No, the Post prefers lengthy descriptions from Greaves and friends:
"While the Good News Clubs focus on indoctrination, instilling children with a fear of hell and God’s wrath, After School Satan Clubs will focus on free inquiry and rationalism," Greaves said. "We prefer to give children an appreciation of the natural wonders surrounding them, not a fear of an everlasting other-worldly horror."
And their targets in Good News Clubs answered what? Oh, who cares what they say? No one from CEF or any Good News Club is quoted live in this story, despite its 1,700-word length. Instead, we get the standard canned-quote dodge:
Good News Club leaders have defended their organization’s presence in public schools. According to the Good News Club’s website, "each club includes a clear presentation of the Gospel and an opportunity for children to trust the Lord Jesus as Savior. Every club also includes strong discipleship training to build character and strengthen moral and spiritual growth."

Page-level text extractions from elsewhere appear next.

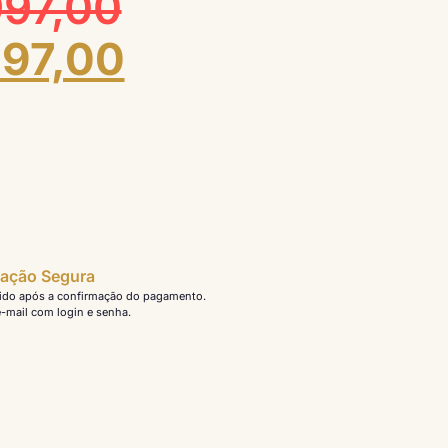
97,00
97,00
ação Segura
ido após a confirmação do pagamento.
-mail com login e senha.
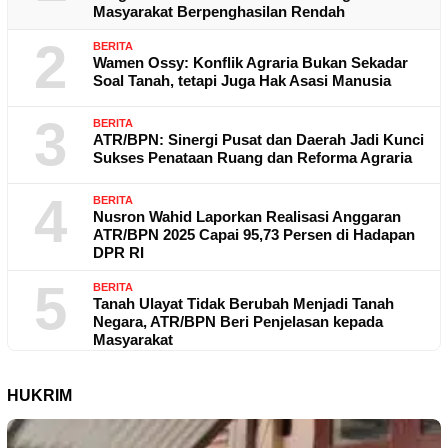
Masyarakat Berpenghasilan Rendah
2
BERITA
Wamen Ossy: Konflik Agraria Bukan Sekadar
Soal Tanah, tetapi Juga Hak Asasi Manusia
3
BERITA
ATR/BPN: Sinergi Pusat dan Daerah Jadi Kunci
Sukses Penataan Ruang dan Reforma Agraria
4
BERITA
Nusron Wahid Laporkan Realisasi Anggaran
ATR/BPN 2025 Capai 95,73 Persen di Hadapan
DPR RI
5
BERITA
Tanah Ulayat Tidak Berubah Menjadi Tanah
Negara, ATR/BPN Beri Penjelasan kepada
Masyarakat
HUKRIM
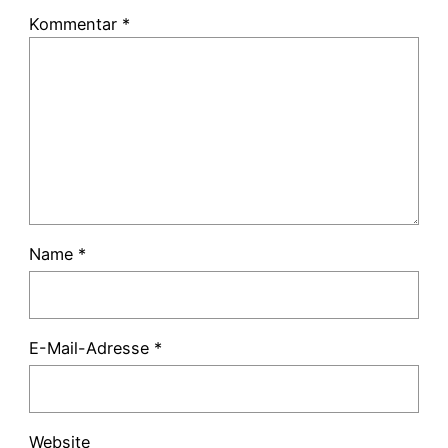
Kommentar
*
Name
*
E-Mail-Adresse
*
Website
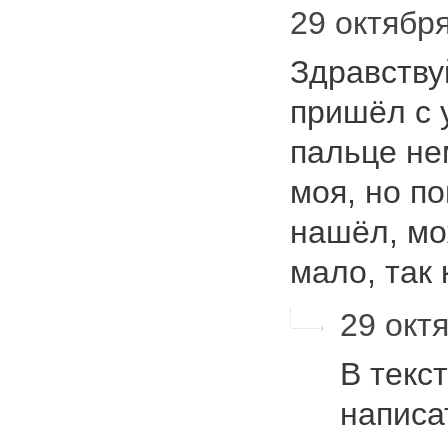
29 октября
Здравству
пришёл с 
пальце не
моя, но п
нашёл, мо
мало, так
29 октя
В текс
написа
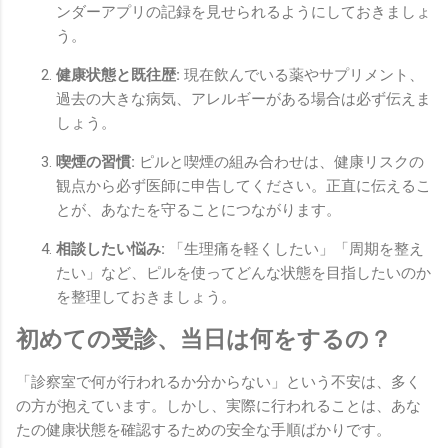
ンダーアプリの記録を見せられるようにしておきましょ
う。
健康状態と既往歴:
現在飲んでいる薬やサプリメント、
過去の大きな病気、アレルギーがある場合は必ず伝えま
しょう。
喫煙の習慣:
ピルと喫煙の組み合わせは、健康リスクの
観点から必ず医師に申告してください。正直に伝えるこ
とが、あなたを守ることにつながります。
相談したい悩み:
「生理痛を軽くしたい」「周期を整え
たい」など、ピルを使ってどんな状態を目指したいのか
を整理しておきましょう。
初めての受診、当日は何をするの？
「診察室で何が行われるか分からない」という不安は、多く
の方が抱えています。しかし、実際に行われることは、あな
たの健康状態を確認するための安全な手順ばかりです。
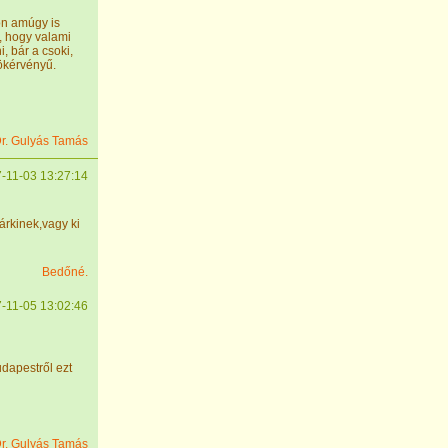
ön amúgy is
, hogy valami
, bár a csoki,
rökérvényű.
r. Gulyás Tamás
-11-03 13:27:14
bárkinek,vagy ki
Bedőné.
-11-05 13:02:46
dapestről ezt
r. Gulyás Tamás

But the quote doesn't address the accusation by Greaves/Mesner that Good News instills fear of "otherworldly horror." God or Satan or whoever forbid that the writer should pick up a phone for live comments from those fundamentalists.
Yet she does quote Mat Staver, head of Liberty Counsel, one of those "powerful" religious right groups. He agrees that the Satanists have the same right as CEF to establish clubs in public schools. He suspects, though, that the clubs will eventually "fade away in the near future for lack of interest."
But the Post article comes back with yet another plug for Satanism: a "professional educator in Tucson" (teaching what? In what school?) who says she plans to lead an After School Satan Club herself. She prefers the Temple's stress on benevolence and empathy to the "fear and hatred of other people’s beliefs, which is what Good News Clubs teach."
So, why the Satan-friendly and CEF-hostile attitude? The note at the end of the article suggests a clue: The writer is the author of The Good News Club, "an investigative book about public education and religious fundamentalism in America."
That investigative focus on Good News may also explain the lack of basic journalistic questions. Things like: How old is the Satanic Temple? What's the staff and budget? How many members do the Satanists claim? Who developed the materials for After School Satan?
Also, what's truly distinctive about the materials? Rationalism, empathy, benevolence -- those don’t sound terribly different from beliefs of the Council for Secular Humanism. Or, for that matter, some religions like Unitarian Universalism.
And last but not least: Is that After School Satan video meant to draw or repel? Some on YouTube defend it on the grounds of "trolling Christians." Others fret that it makes Satanists look "ugly and unappealing."
Come to think of it, that kind of dialogue would have enhanced this article. It also would have fit Satanists' own stated values. They like multiple perspectives, right?